Segment Start: Supplied information
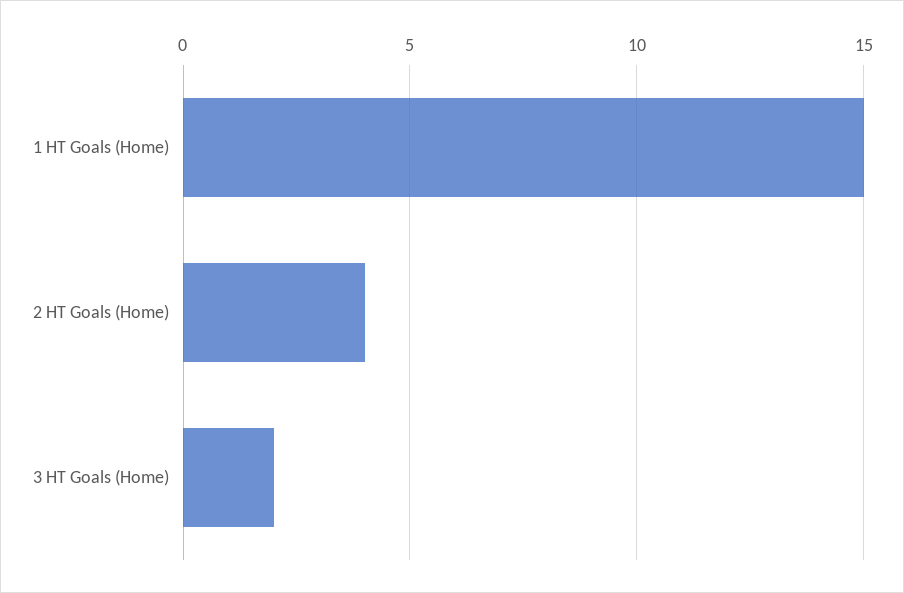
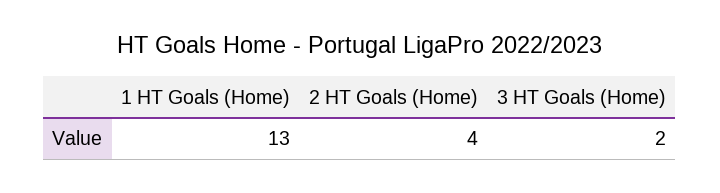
1 HT Goals (Home): 15 -> 13

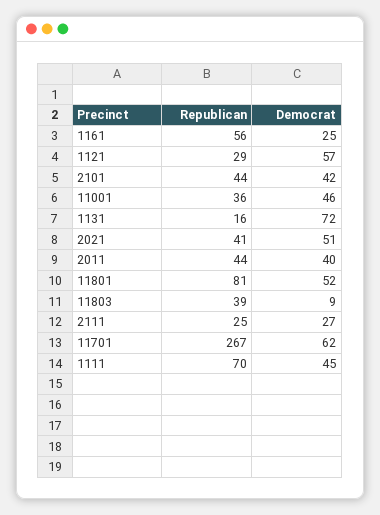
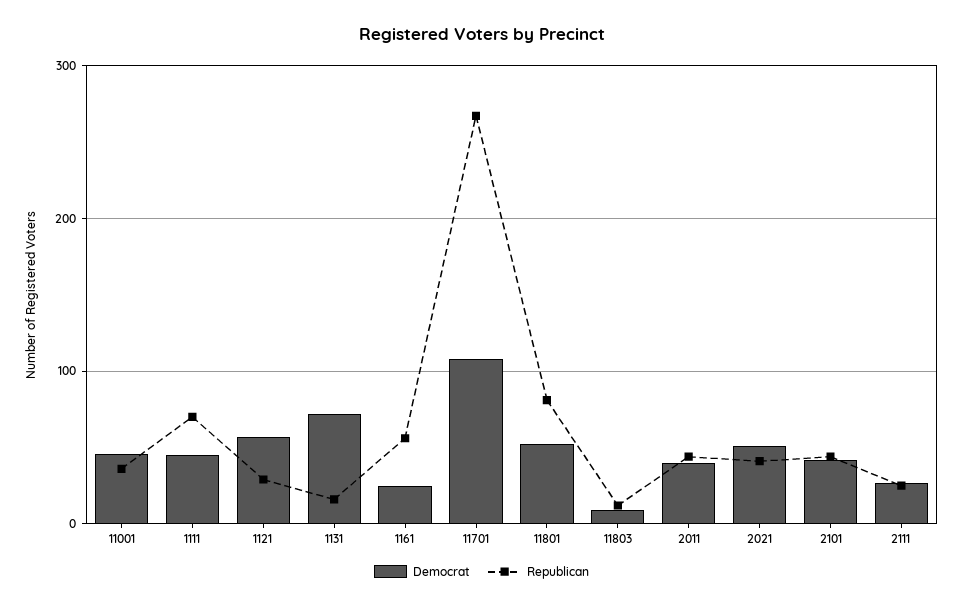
Republican, 11803: 39 -> 10
Democrat, 11701: 62 -> 110

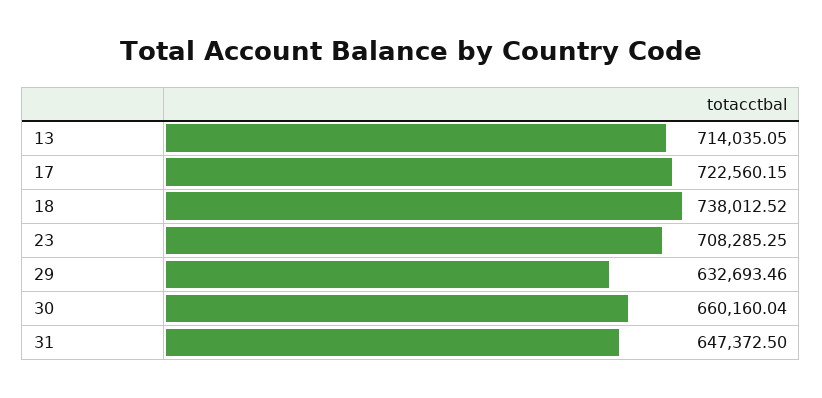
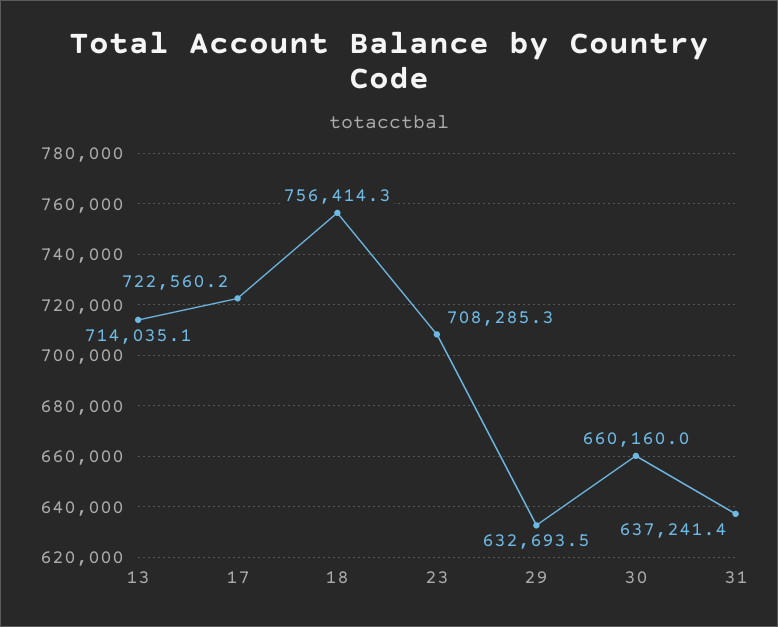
18: 738012.52 -> 756414.3
31: 647372.5 -> 637241.4

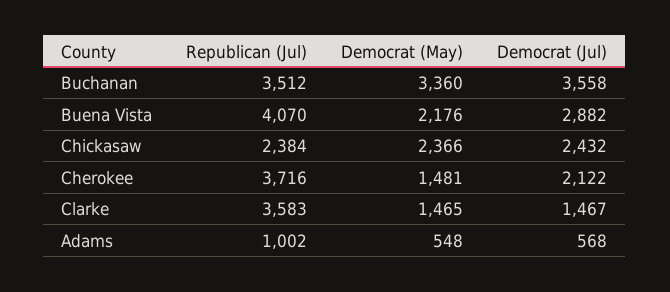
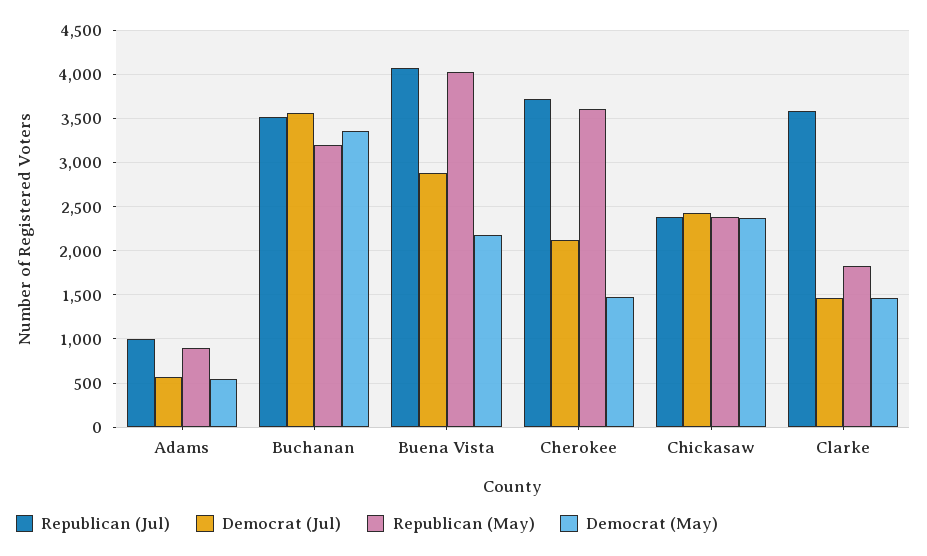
Republican (May), Adams: none -> 900
Republican (May), Buchanan: none -> 3200
Republican (May), Buena Vista: none -> 4000
Republican (May), Cherokee: none -> 3600
Republican (May), Chickasaw: none -> 2400
Republican (May), Clarke: none -> 1800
Segment End: Supplied information
Please write out all the entries above again exactly as they appear, skipping any images.

Answer area:
1 HT Goals (Home): 15 -> 13

Republican, 11803: 39 -> 10
Democrat, 11701: 62 -> 110

18: 738012.52 -> 756414.3
31: 647372.5 -> 637241.4

Republican (May), Adams: none -> 900
Republican (May), Buchanan: none -> 3200
Republican (May), Buena Vista: none -> 4000
Republican (May), Cherokee: none -> 3600
Republican (May), Chickasaw: none -> 2400
Republican (May), Clarke: none -> 1800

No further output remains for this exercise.